Когда Кальхаун проснулся, то не сразу смог понять, что происходит. В таком состоянии трудно было отличить симптомы своей болезни от ощущений, сопровождающих выход из подпространства. Он чувствовал и головокружение, и тошноту, но только когда началось, а потом внезапно кончилось падение вниз по сужающейся спирали, он понял, что корабль находится в открытом космосе. На экранах внешнего обзора появилось яркое желтое солнце и огромное количество звезд. Из динамика над пультом управления доносились типичные для обычного пространства звуки и шумы. Медицинский корабль находился в системе звезды типа Джи, недалеко от планеты Дели, планеты земного типа, с которой не вернулся ни один космический корабль.
Теперь ему предстояло найти эту планету, почти полностью покрытую водой, с одним материком, на котором находились остатки заброшенного поселения. Он оставит там Мургатройда, выполнив свой долг медика и друга. А сам он, по-видимому, уже очень скоро будет свободен от всех обязанностей.
Вновь добравшись до кресла пилота, он понял, насколько ослабел. Видимо, болезнь приближалась к последней стадии. Он услышал, что кто-то разговаривает, и лишь с трудом сообразив, что это говорит он сам, перестал обращать на это внимание. Он искал ту планету, которая никому не нужна, откуда никто не возвращался, и наконец нашел ее. Она оказалась очень близко. Одна часть его мозга с трудом функционировала, наблюдая и делая выводы, а другая заставляла его все время говорить какую-то чушь, и его это очень раздражало.

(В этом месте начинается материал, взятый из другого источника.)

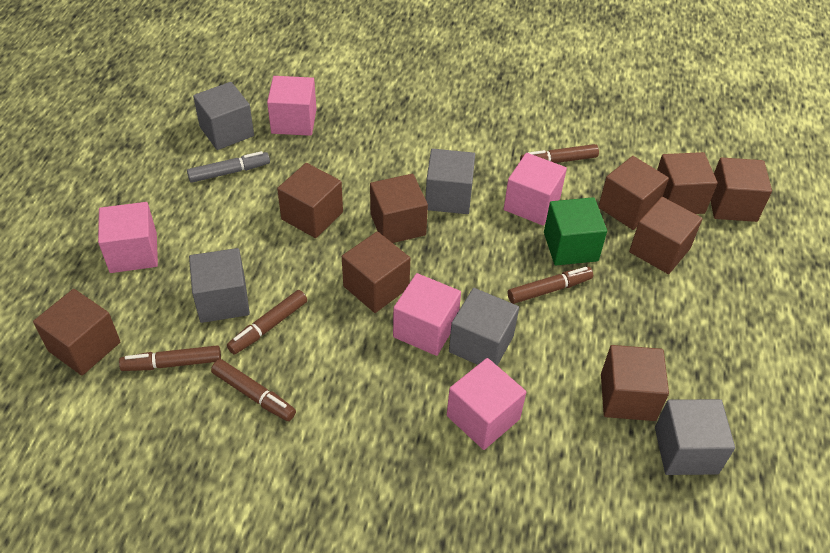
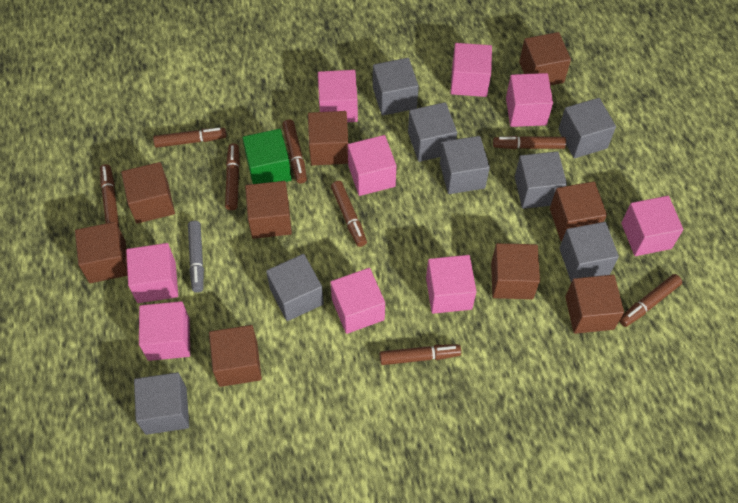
brown marker: [119,345,221,371] [211,359,296,421] [227,290,307,355] [508,267,593,304] [520,144,599,163] = 5 -> [100,164,119,227] [153,128,227,148] [225,144,240,210] [282,120,307,184] [331,181,367,247] [380,344,461,365] [493,136,566,149] [619,274,682,327] = 8
grey cube: [189,248,250,323] [193,82,254,150] [426,149,475,214] [449,288,519,366] [655,399,735,475] = 5 -> [134,372,189,435] [266,254,324,321] [373,58,419,116] [408,102,457,162] [440,136,490,194] [515,151,567,209] [558,98,616,158] [559,222,619,282] = 8
pink cube: [98,202,158,273] [267,76,316,136] [393,273,461,356] [447,358,526,450] [504,153,567,225] = 5 -> [126,243,178,303] [139,301,190,361] [318,70,358,122] [330,268,385,334] [348,135,397,196] [426,255,477,314] [451,43,492,97] [506,73,553,127] [621,196,683,256] = 9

Дальше все совершенно смешалось. Он чувствовал, что сам он окончательно раздвоился. Мало того, вокруг все время мелькали два Мургатройда, и трудно было понять, в какой из двух электронных телескопов смотреть и с каким из двух пультов управления работать. Одна часть его мозга считала, что так не должно быть, и мысленно протестовала, но вторая радостно констатировала, что у него две правые и две левые руки, и завороженно наблюдала, как все эти руки одновременно что-то нажимали и поворачивали на двух пультах управления, а какой-то громадный предмет на экранах становился все больше и больше по мере приближения к нему «Эскулапа 20». Он удивился, когда этот предмет внезапно превратился в огромную черную дыру на фоне мириадов звезд. Медицинский корабль оказался над той стороной планеты, где сейчас была ночь. Потом Кальхаун, наверно, заснул, проснулся и опять почувствовал страшную жажду. И вдруг здоровая часть его мозга послала четкий, ясный сигнал: на планете есть поселение! Его четко было видно на экранах. Огромным волевым усилием он заставил себя сосредоточиться, насколько это было возможно.